Web Browser Toolset:

The Web Browser plugin allows the agent to fully navigate thru any website, giving it the ability to read and interact with the website.

package.json

{
    "name": "agent-mimir-deps",
    "private": false,
    "scripts": {},
    "dependencies": {
        "@agent-mimir/selenium-browser": "*"
    }
}

mimir-cfg.js

    
    const model = new ChatOpenAI({
        openAIApiKey: process.env.OPENAI_API_KEY,
        temperature: 0.0,
    });
    const embeddings = new OpenAIEmbeddings({
        openAIApiKey: process.env.OPENAI_API_KEY,
    });

    module.exports = async function() {
        const WebBrowserPluginFactory = (await import('@agent-mimir/selenium-browser')).WebBrowserPluginFactory;
        //Add to plugins:
        plugins: [
                new WebBrowserPluginFactory({ browserConfig: { browserName: "chrome" } }, model, embeddings),
            ],
    }

Search Plugin:

mimir-cfg.js

    module.exports = async function() {
        const Serper = (await import('@agent-mimir/serper-search')).Serper;
        //...
        tools: [
                new Serper(process.env.SERPER_API_KEY) // https://serper.dev.
            ],
    }

Calculator Plugin:

mimir-cfg.js

    module.exports = async function() {
        const Calculator = (await import('langchain/tools/calculator')).Calculator;
        //...
        tools: [
                new Calculator()
            ],
    }

Take a look at the tool-examples directory for other tools.

Agent communication

If you declare multiple agents in your configuration you can enable communication with each other. The agent may try to establish communication with another agent if it thinks it will help him complete a task.

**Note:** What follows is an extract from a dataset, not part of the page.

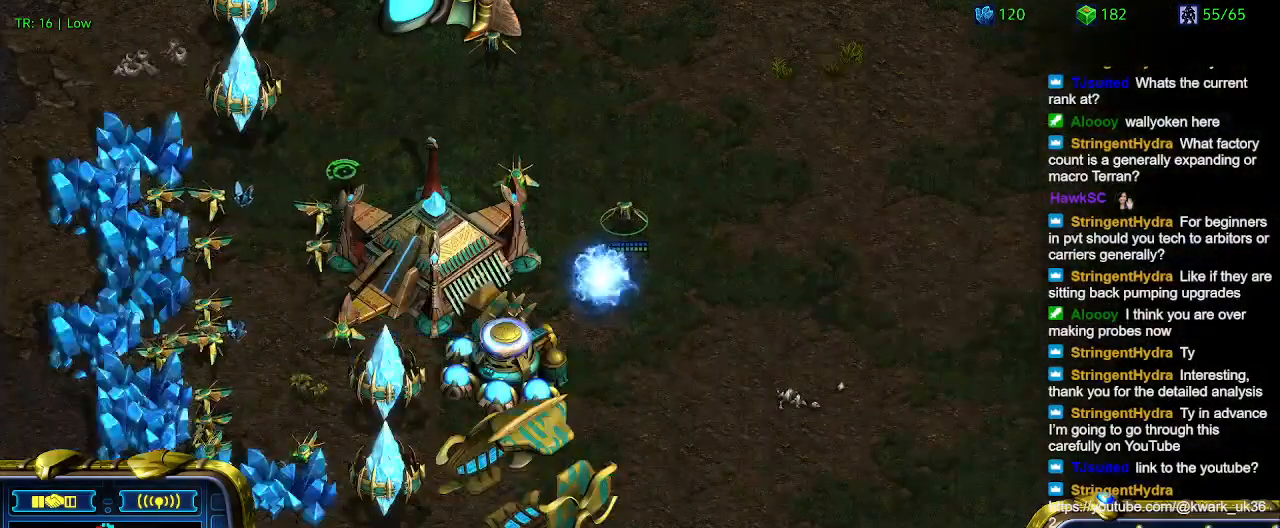
{"keys": [], "events": [[433, "5", "down"], [500, "5", "up"]]}
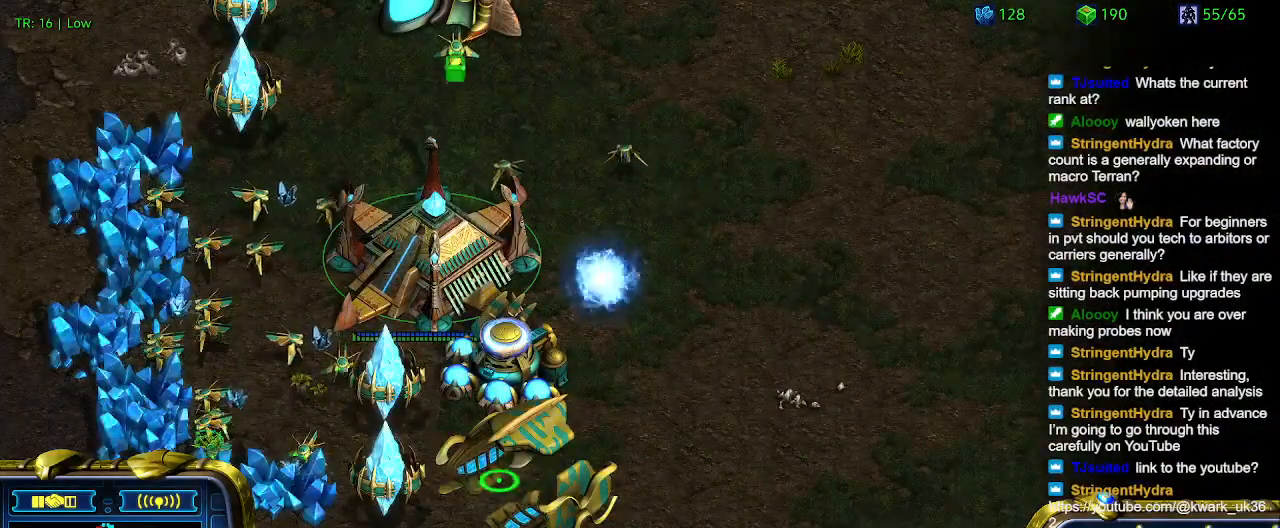
{"keys": [], "events": [[200, "t", "down"], [300, "t", "up"]]}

You can enable communication be setting canCommunicateWithAgents to either true if you want the agent to be able to communicate with every other agent or pass an array of the names of the agents it is allowed to talk to (['Mr_Chef', 'Artist']).

Roadmap

  • Configurable memory types to allow persistent memory or different use cases.
  • Different prompts for different LLMs to improve compatibility.
  • Talk to multiple agents simultaneously.
  • Provide access to the chat in different forms like web or text to speech.

agent-mimir FAQ

How do I configure a custom personality for an agent in Agent Mimir?
You can easily set up custom personalities or professions for your agents by modifying the configuration files or parameters within Agent Mimir, allowing tailored behavior for different tasks.
Which LLMs are best supported by Agent Mimir?
Agent Mimir is optimized for GPT-4 and GPT-3.5 but also supports any LLM compatible with LangchainJS, including models from providers like Claude and Gemini.
Can Agent Mimir integrate with external tools?
Yes, Agent Mimir supports all tools compatible with LangchainJS, enabling seamless integration of various APIs and utilities into your AI agents.
How does Agent Mimir handle multi-step tasks?
It uses a tasking system inspired by Auto-GPT and BabyAGI, where the agent plans, iterates over steps, and reviews progress to complete complex tasks autonomously.
Is Agent Mimir limited to Discord for interaction?
No, Agent Mimir supports both Discord chat and command line interfaces, providing flexible options for interacting with your AI agents.
What programming language is Agent Mimir based on?
Agent Mimir is built on LangchainJS, a JavaScript/TypeScript framework for building language model applications.
How do I get started with Agent Mimir?
You can start by cloning the GitHub repository, installing dependencies, and configuring your agent with desired tools and personalities as per the documentation.
Does Agent Mimir support real-time interaction with LLMs?
Yes, it facilitates real-time chat interactions through Discord or CLI, allowing dynamic conversations and task management.